In the massive demonstrations, heavily armed men with sa balacers shouted slogans hostile to the international community and the multinational assistance force to the Haitian Police, approved last October by the Security Council of the United Nations (UN).

Information circulating on social networks suggests that gang leaders are putting pressure on their members to prevent them from fleeing inland in the face of the arrival of international force.

Meanwhile, the armed gangs gain new territories and on Friday night they took the police station of the town of Gressier, at the southern entrance of the capital, which until then was not under the control of the gangs.

A resurgence of kidnappings in the metropolitan area of Port-au-Prince has also been reported these days, at the same time that there is a timid resumption of school activities in the capital.

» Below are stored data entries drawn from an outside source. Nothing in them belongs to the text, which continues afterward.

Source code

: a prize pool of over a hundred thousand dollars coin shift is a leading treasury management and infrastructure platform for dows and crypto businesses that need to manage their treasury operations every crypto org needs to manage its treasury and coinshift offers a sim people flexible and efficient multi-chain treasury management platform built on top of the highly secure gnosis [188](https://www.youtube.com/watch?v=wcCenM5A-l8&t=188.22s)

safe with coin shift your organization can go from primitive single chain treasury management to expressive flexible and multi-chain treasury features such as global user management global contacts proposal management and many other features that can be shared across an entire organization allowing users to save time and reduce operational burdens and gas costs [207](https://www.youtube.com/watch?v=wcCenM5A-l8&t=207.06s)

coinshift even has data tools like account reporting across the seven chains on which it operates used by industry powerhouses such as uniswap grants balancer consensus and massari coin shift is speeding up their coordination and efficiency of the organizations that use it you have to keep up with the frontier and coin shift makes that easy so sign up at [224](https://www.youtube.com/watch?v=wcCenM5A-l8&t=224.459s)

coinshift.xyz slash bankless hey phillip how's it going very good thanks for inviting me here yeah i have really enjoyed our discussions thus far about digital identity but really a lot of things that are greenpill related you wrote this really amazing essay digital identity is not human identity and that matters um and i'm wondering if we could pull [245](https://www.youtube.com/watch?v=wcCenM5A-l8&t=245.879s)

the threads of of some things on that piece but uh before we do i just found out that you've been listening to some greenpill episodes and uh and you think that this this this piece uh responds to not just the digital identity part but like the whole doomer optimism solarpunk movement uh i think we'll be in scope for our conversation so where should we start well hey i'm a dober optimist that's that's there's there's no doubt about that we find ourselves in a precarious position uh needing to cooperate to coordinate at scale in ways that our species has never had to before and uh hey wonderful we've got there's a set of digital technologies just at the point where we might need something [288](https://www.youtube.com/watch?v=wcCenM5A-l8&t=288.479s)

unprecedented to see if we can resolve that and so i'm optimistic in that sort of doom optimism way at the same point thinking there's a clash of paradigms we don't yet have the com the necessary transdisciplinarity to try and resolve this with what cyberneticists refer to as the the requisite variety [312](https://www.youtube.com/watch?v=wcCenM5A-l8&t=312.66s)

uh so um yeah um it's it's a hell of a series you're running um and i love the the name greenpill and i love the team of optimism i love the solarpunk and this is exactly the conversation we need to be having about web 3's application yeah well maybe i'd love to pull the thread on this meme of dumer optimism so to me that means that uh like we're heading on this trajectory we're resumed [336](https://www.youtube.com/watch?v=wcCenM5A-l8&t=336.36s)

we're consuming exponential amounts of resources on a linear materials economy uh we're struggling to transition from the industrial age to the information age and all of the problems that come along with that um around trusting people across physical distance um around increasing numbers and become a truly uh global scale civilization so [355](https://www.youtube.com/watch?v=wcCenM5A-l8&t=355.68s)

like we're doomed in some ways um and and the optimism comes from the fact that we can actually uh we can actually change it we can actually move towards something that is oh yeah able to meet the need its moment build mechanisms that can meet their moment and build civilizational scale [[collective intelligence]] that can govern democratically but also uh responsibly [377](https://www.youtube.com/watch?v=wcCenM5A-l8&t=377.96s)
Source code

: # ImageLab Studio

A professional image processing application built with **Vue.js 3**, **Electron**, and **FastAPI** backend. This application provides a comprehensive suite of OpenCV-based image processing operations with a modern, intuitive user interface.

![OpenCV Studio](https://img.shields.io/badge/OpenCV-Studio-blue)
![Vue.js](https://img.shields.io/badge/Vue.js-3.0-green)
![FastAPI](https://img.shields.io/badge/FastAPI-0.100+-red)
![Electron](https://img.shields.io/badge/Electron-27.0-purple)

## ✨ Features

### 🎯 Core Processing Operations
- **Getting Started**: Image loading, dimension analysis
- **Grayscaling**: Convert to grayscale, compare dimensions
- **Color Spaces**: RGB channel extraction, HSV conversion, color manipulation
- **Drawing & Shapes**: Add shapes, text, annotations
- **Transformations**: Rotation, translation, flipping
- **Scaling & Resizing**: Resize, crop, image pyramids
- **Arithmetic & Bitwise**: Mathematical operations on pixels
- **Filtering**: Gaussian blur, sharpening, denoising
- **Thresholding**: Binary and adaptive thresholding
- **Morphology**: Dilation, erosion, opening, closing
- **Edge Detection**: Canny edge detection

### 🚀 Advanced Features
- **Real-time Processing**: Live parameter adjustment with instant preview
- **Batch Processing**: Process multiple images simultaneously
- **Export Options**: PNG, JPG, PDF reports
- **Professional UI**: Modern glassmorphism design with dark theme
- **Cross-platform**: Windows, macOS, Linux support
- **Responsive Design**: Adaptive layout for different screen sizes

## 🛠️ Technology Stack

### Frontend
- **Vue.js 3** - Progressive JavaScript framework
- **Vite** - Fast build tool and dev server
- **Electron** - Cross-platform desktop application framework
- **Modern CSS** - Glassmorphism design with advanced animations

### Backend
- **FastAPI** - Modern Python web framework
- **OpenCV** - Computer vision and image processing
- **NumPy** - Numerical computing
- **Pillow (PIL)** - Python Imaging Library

For several days, U.S. military aircraft have been coming and going through the runway of Port-au-au-Prince’s Toussaint Louverture airport, as part of the preparations for the initial deployment of the multinational force.

More than a hundred U.S. military flights are expected in the coming days, according to the local press.

Haiti is experiencing a crisis in all orders, aggravated by the terror imposed by the armed gangs, a situation that led to the resignation of the Prime Minister, Ariel Henry, and gave way to the installation in April of the Transitional Presidential Council, which must pave the way for the holding of elections to choose a new president no later than February 7, 2026.

This country, the poorest in America, held presidential elections for the last time in 2016, when Jovenel Moise won, killed on July 7, 2021 by an armed group in his private residence in Port-au-Prince.